阮小梨看了片刻才让人去将两人分开,其实陈敬如在这里打死胡沁,对他们来说不是坏事,至少不用再废别的周折就能将人送进大牢里去。
可这是侯府门前,真要在这里闹出了人命,大家脸上都不会好看,她叹了口气:“谢先生,官司的事儿您通吗?”
谢润欠了欠身:“姑娘不必如此客气,谢某熟读《大昌律》,寻常的官司能应付得来。”
阮小梨看了看还躺在地上唉唉叫唤的胡沁,不必再说话,谢润就已经明白了她的意思,他一拱手:“既是发生在侯府门口的纷争,我出面调解,再应邀为他做一回讼师也不是使不得,请姑娘敬候佳音。”
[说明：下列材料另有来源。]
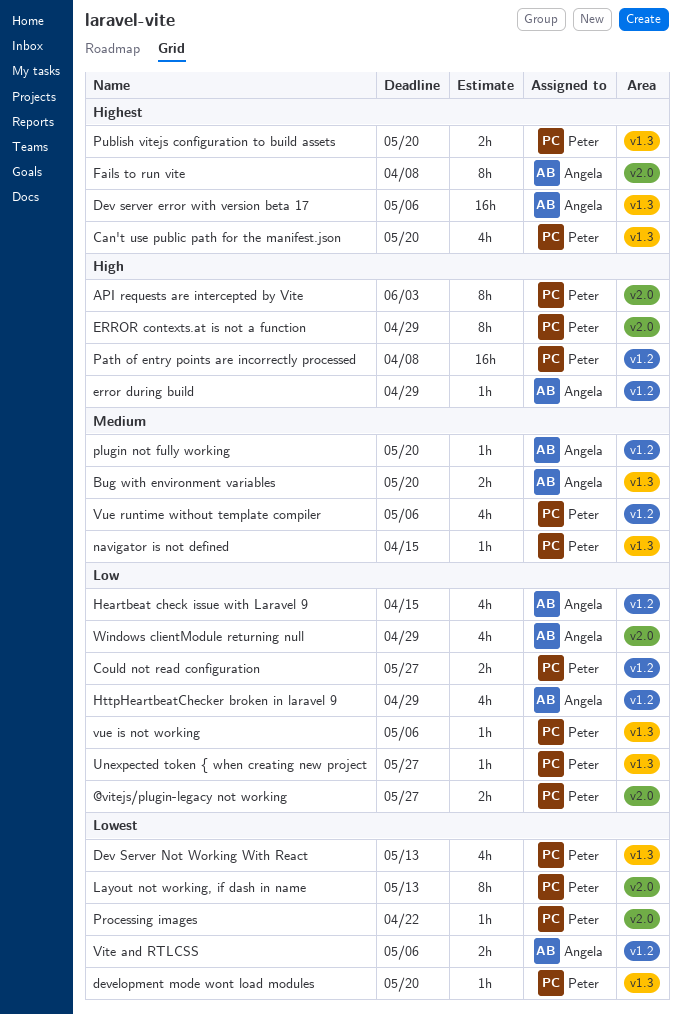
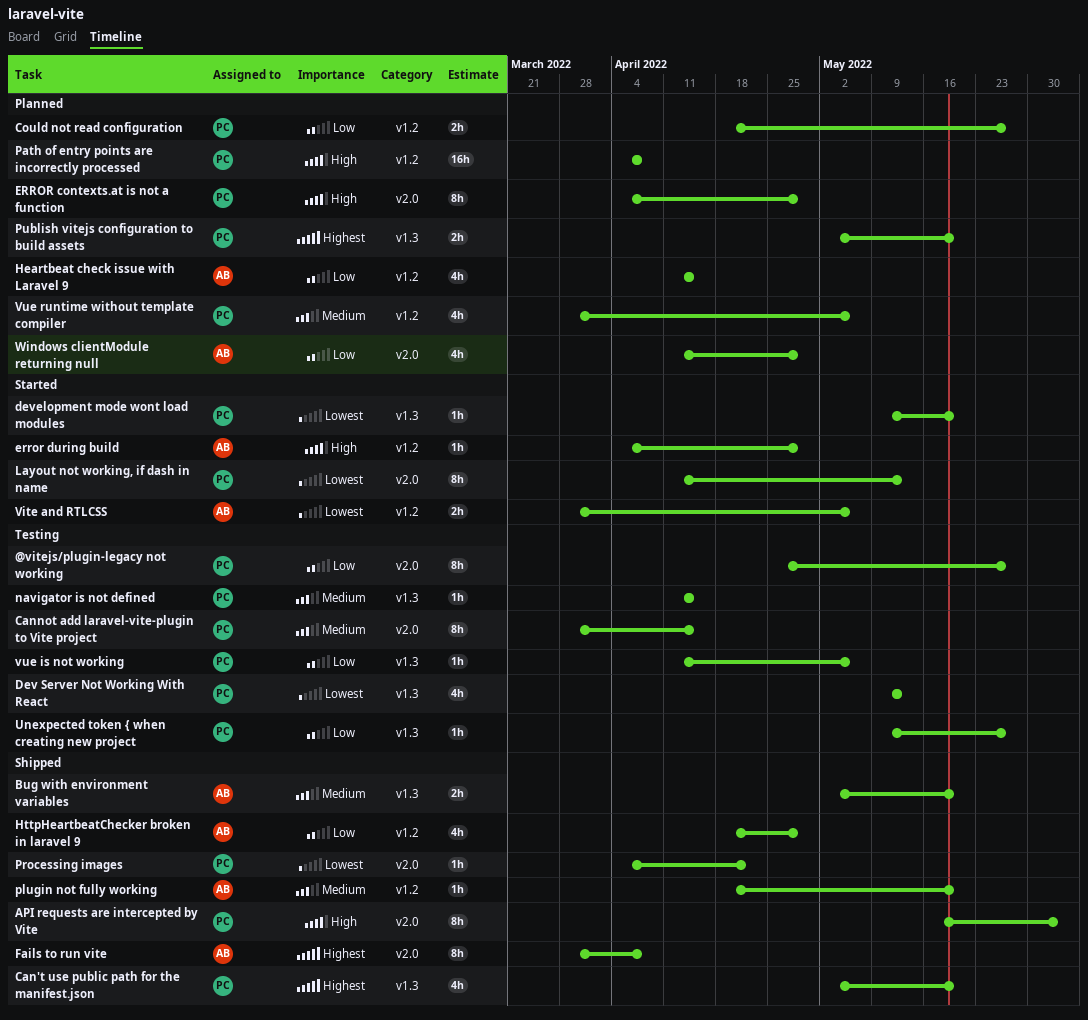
@vitejs/plugin-legacy not working, estimate: 2h -> 8h
Cannot add laravel-vite-plugin to Vite project: none -> present
Dev server error with version beta 17: present -> none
阮小梨点点头,没再理会门外这乌压压的一群人,转身要往府里去,可一转头,就见长公主的车驾停在不远处,身边列着整整齐齐的两队银甲护卫,也不知道是什么时候回来的。
车夫凌空甩了个鞭花,拉长了调子喊:“闲人回避,长公主回府了!”
虽然侯府的热闹好看,可真的看见这位尊贵至极的女人,还有她身后杀气腾腾的侍卫,百姓们还是纷纷低头跪了下去。
长公主却是目不斜视,对谁都是一张冷脸,只是走到了侯府朱红的大门前,才顿住脚步,语气不高不低道:“我侯府的门槛是高,可不是不近人情,谁若是有事求到门上来,能不能办且是两说,可你规规矩矩的递拜帖,即便是个叫花子,本宫也拿你当客……”
她目光一扫陈敬如,冷冷哼了一声:“可谁要是再敢趁着本宫不在,来门前撒野,即便是王侯公卿,也只有被打出去一个下场!”
她一字一句,掷地有声,唬得百姓们不敢抬头。